Vortrag: „Die größte List des Teufels..“ – Zur Kritik der Verschwörungstheorien

Verschwörungsmythen sind fast allgegenwärtig: im Alltag, in der Populärkultur, in der Politik. Ihre Verfechter sind Linke und Rechte, Religiöse und Säkulare, Einzelne oder ganze Gruppen, und so ziemlich alle(s) dazwischen. Sie ‚wissen‘ wer Kennedy ermordete, die Bilder von der Mondlandung fälschte oder die Fabrik nebenan schließt, wer Krankheiten und Drogen in die Welt oder Fluorid ins Wasser bringt, warum Elvis noch lebt, zwei Türme in New York einstürzten oder Herrschaft, Ausbeutung und Leiden unser aller
Leben prägenObwohl sich Verschwörungsmythen mit unendlich vielen Einzelheiten und Details umgeben, ist ihre Form die Erklärung der Welt aus einem Punkt, und mit klaren, mächtigen, und gerade deshalb verborgenen und bedrohlichen Verantwortlichen. In ihnen „besteht die größte List des Teufels […] gerade darin, den Glauben zu erwecken, er existiere überhaupt nicht“ (Léon Poliakov).

# Datensatz:
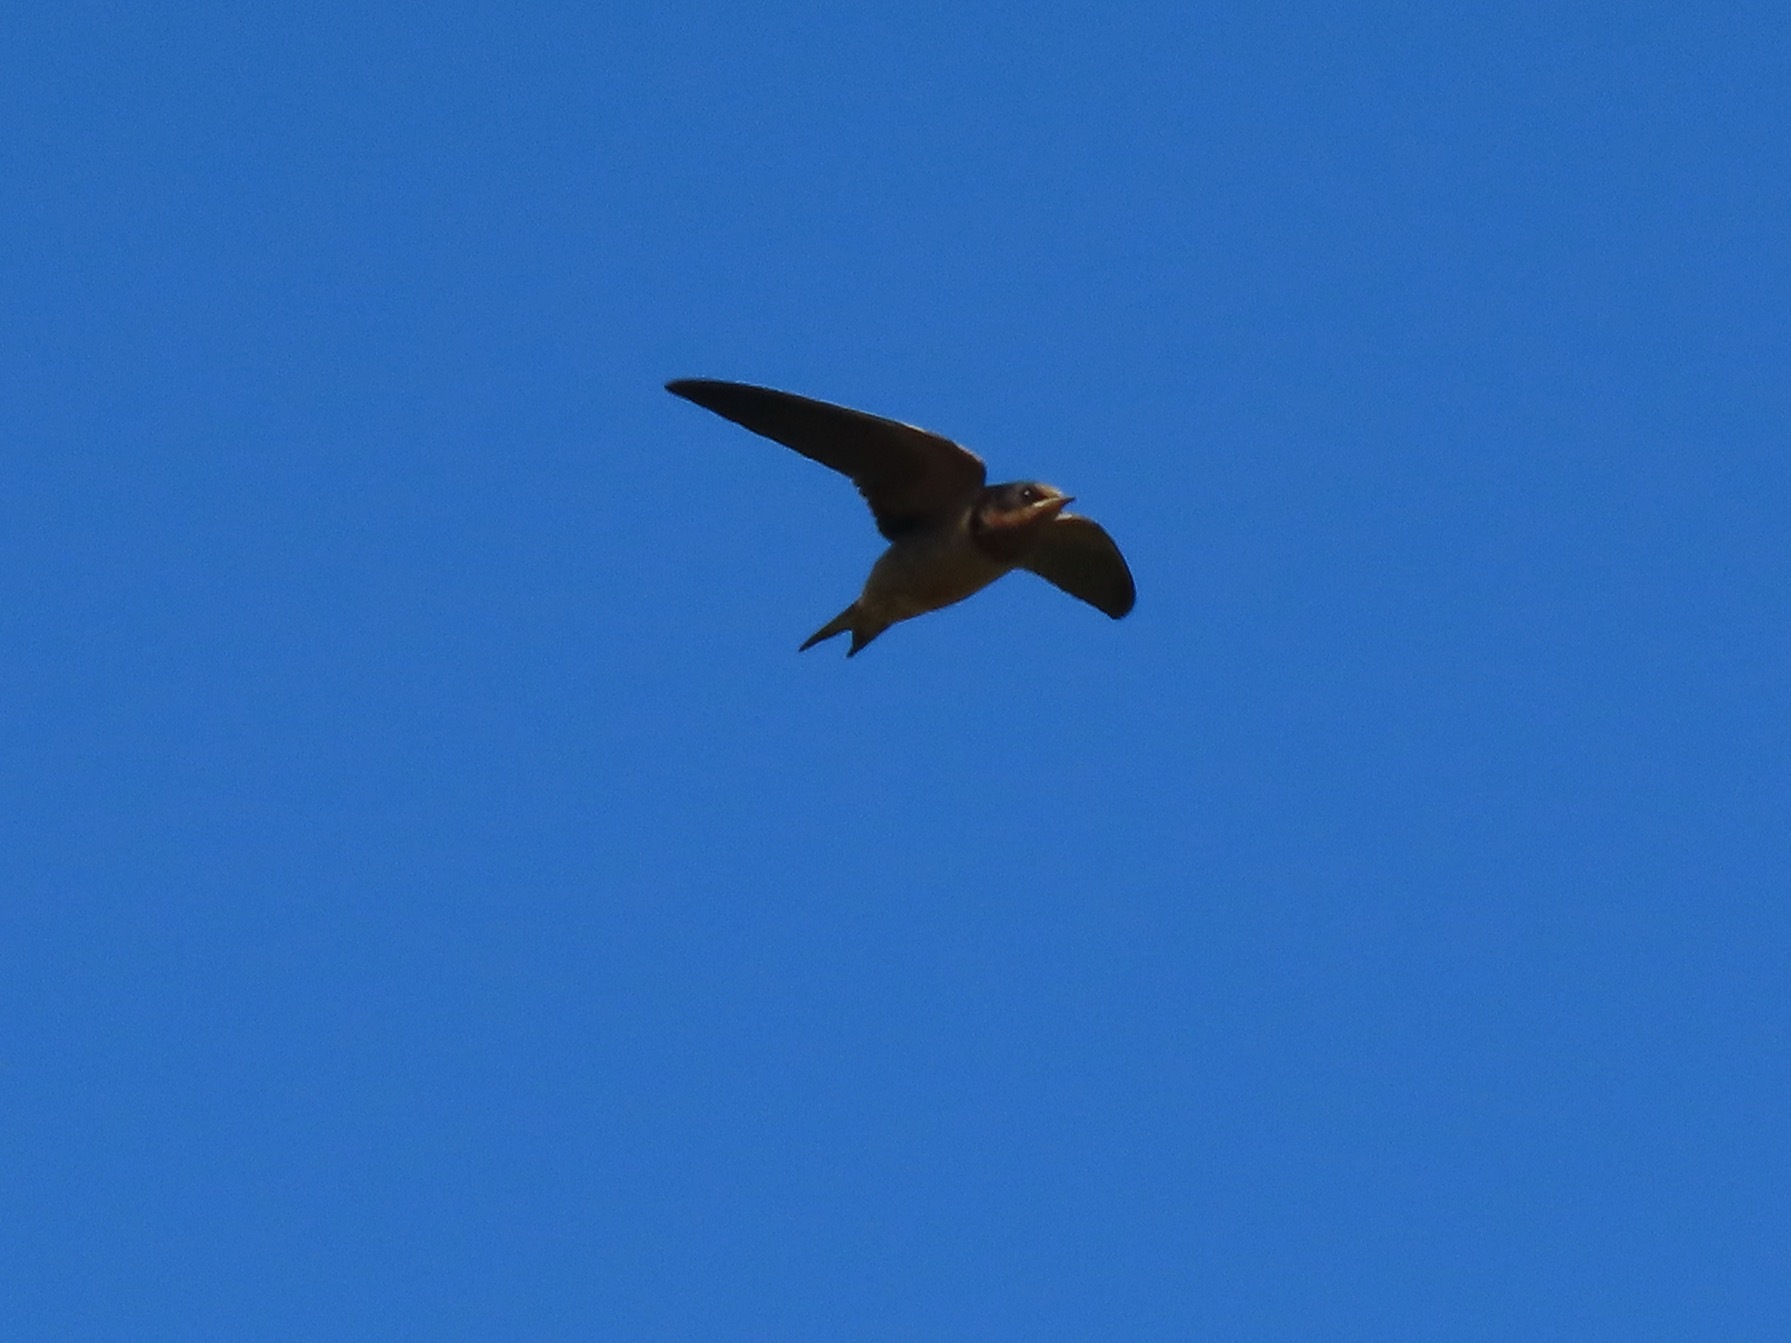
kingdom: Animalia
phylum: Chordata
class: Aves
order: Passeriformes
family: Hirundinidae
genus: Hirundo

# Arbeitsauftrag:
Schreiben Sie den Text über Verschwörungsmythen im Anschluss an seinen letzten Satz weiter. Das Material spielt hierfür keine Rolle.

# Antwortfeld:
Vor dem Hintergrund einiger populärer Theoreme über die Anschläge vom 11. September 2001 und ihre Folgen wird die Veranstaltung in die Geschichte, Struktur und Funktion von Verschwörungsmythen und des paranoiden Denkens einführen. Im Mittelpunkt soll dabei deren Form der Erklärung der Welt stehen, die Frage warum sie Wirkungsmacht entfalten und ob wir aus ihnen etwas über das Ereignis, oder über die Einzelnen und die Gruppen, die sie sich aneignen und über den Zustand ihrer Gesellschaft erfahren.

Flo Hessel (Hamburg/Bochum) ist Sozialwissenschaftler und Mitglied des Instituts für Sozialtheorie.